Samaantar (Parallel) is a 2009 Marathi film directed by Amol Palekar and starring Palekar himself along with Sharmila Tagore in the lead roles. This is Sharmila's first Marathi film. Director Amol Palekar's previous film in the dual role of actor-director was Ankahee (1985).

Plot
Keshav Vaze (Amol Palekar) is an eminent businessman based in Pune who started his life struggle from a small village and is now the owner of his industrial empire. He was left to take care of several younger family members after a massive earthquake caused the death of his parents and brothers. Keshav even took in an orphaned girl Reva (Radhika Apte) and raised her as his own daughter. His business kept on growing larger and larger making his day stacked with board meetings, conventions, tours, etc. Keshav has become a dear public figure surrounded by many people, including his two psychiatric colleagues Dr. Paritosh (Sameer Dharmadhikari) and Dr. Nikumbh (Kishore Kadam). 

However, each day ends in the cluttered darkness of his own melancholy, as Keshav has hidden his mysterious grief from his past within himself for years. On his 60th birthday, Keshav decides to find serenity for himself and takes a major decision of contemplating suicide due to the boredom in his life. He expresses his desire of ending his life to his family members who all are left stunned at this. In hopes of making him change his decision regarding his life, Reva has Keshav accompany her for a trip to Kolkata on Paritosh and Nikumbh's acquaintance. 

Upon arriving, a slice of Keshav's frozen past accidentally gets scratched. Keshav unexpectedly gets a glimpse of Shama (Sharmila Tagore), who was once the anchor of his existence. Her mesmerizing beauty, poise and silence and her immortal violin notes heard by Keshav suddenly personify his vacuum of the last 30 years. It is revealed that Shama was Keshav's soulmate in college, and that she vanished from his life forever after Keshav left for his village due to the earthquake.

*TASKS:*
1. Do statements (a), (b), and (c) below agree with the Samaantar passage? Answer yes or no for each, quoting the words of the passage that decide it. (a) Samaantar is Sharmila Tagore's first Marathi film. (b) Keshav's parents died in a flood. (c) Reva takes Keshav on a trip to Mumbai.
2. Print the part of the Samaantar passage starting with "However, each day" and going on through "and Nikumbh's acquaintance.".
3. In the Samaantar passage, which city is Keshav Vaze based in?

*DATA SECTION:*
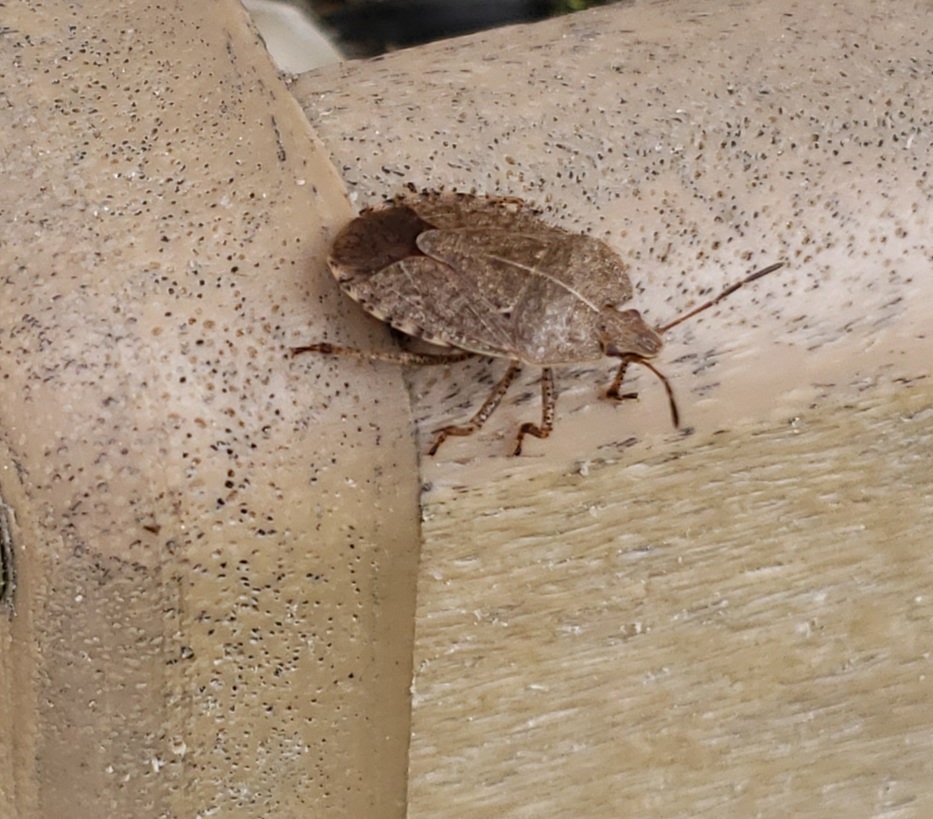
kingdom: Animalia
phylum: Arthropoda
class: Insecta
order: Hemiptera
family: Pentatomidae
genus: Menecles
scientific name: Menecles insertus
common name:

*ANSWERS TO THE PROBLEMS:*
1.
(a) Yes: "This is Sharmila's first Marathi film."
(b) No: "a massive earthquake caused the death of his parents and brothers"
(c) No: "Reva has Keshav accompany her for a trip to Kolkata"

2.
However, each day ends in the cluttered darkness of his own melancholy, as Keshav has hidden his mysterious grief from his past within himself for years. On his 60th birthday, Keshav decides to find serenity for himself and takes a major decision of contemplating suicide due to the boredom in his life. He expresses his desire of ending his life to his family members who all are left stunned at this. In hopes of making him change his decision regarding his life, Reva has Keshav accompany her for a trip to Kolkata on Paritosh and Nikumbh's acquaintance.

3. Pune